Given exercise:
Copy out, without alteration, the lines from the very start of the raw records through the line containing "contrast brightness saturation: contrast", including that line.

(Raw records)
◇ ◇ ◇ ◇ ◇ ◇ ◇

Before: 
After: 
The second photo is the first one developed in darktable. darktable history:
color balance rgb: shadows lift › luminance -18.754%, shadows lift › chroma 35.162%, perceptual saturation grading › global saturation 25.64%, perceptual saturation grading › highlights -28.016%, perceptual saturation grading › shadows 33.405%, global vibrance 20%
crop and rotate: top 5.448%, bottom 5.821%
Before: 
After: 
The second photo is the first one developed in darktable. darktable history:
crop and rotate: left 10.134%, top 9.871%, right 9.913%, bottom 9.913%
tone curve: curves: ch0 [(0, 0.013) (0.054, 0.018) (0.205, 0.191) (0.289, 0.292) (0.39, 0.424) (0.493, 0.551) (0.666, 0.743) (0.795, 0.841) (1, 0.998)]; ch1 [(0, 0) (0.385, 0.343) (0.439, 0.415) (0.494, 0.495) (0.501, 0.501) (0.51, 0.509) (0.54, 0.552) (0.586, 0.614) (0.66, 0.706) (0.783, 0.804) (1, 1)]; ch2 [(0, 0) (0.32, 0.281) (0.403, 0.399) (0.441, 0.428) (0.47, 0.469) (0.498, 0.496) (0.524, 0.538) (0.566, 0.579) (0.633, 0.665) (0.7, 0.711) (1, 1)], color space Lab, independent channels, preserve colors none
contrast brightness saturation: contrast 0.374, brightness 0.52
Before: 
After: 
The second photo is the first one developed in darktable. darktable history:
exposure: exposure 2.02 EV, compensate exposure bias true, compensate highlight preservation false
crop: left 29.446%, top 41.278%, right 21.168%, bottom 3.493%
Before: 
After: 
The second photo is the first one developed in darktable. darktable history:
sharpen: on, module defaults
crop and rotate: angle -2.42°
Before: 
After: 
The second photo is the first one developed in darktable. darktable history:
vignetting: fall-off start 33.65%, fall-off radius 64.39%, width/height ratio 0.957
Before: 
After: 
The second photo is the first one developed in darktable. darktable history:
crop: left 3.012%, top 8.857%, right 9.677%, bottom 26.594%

◇ ◇ ◇ ◇ ◇ ◇ ◇

Output of the exercise:
Before: 
After: 
The second photo is the first one developed in darktable. darktable history:
color balance rgb: shadows lift › luminance -18.754%, shadows lift › chroma 35.162%, perceptual saturation grading › global saturation 25.64%, perceptual saturation grading › highlights -28.016%, perceptual saturation grading › shadows 33.405%, global vibrance 20%
crop and rotate: top 5.448%, bottom 5.821%
Before: 
After: 
The second photo is the first one developed in darktable. darktable history:
crop and rotate: left 10.134%, top 9.871%, right 9.913%, bottom 9.913%
tone curve: curves: ch0 [(0, 0.013) (0.054, 0.018) (0.205, 0.191) (0.289, 0.292) (0.39, 0.424) (0.493, 0.551) (0.666, 0.743) (0.795, 0.841) (1, 0.998)]; ch1 [(0, 0) (0.385, 0.343) (0.439, 0.415) (0.494, 0.495) (0.501, 0.501) (0.51, 0.509) (0.54, 0.552) (0.586, 0.614) (0.66, 0.706) (0.783, 0.804) (1, 1)]; ch2 [(0, 0) (0.32, 0.281) (0.403, 0.399) (0.441, 0.428) (0.47, 0.469) (0.498, 0.496) (0.524, 0.538) (0.566, 0.579) (0.633, 0.665) (0.7, 0.711) (1, 1)], color space Lab, independent channels, preserve colors none
contrast brightness saturation: contrast 0.374, brightness 0.52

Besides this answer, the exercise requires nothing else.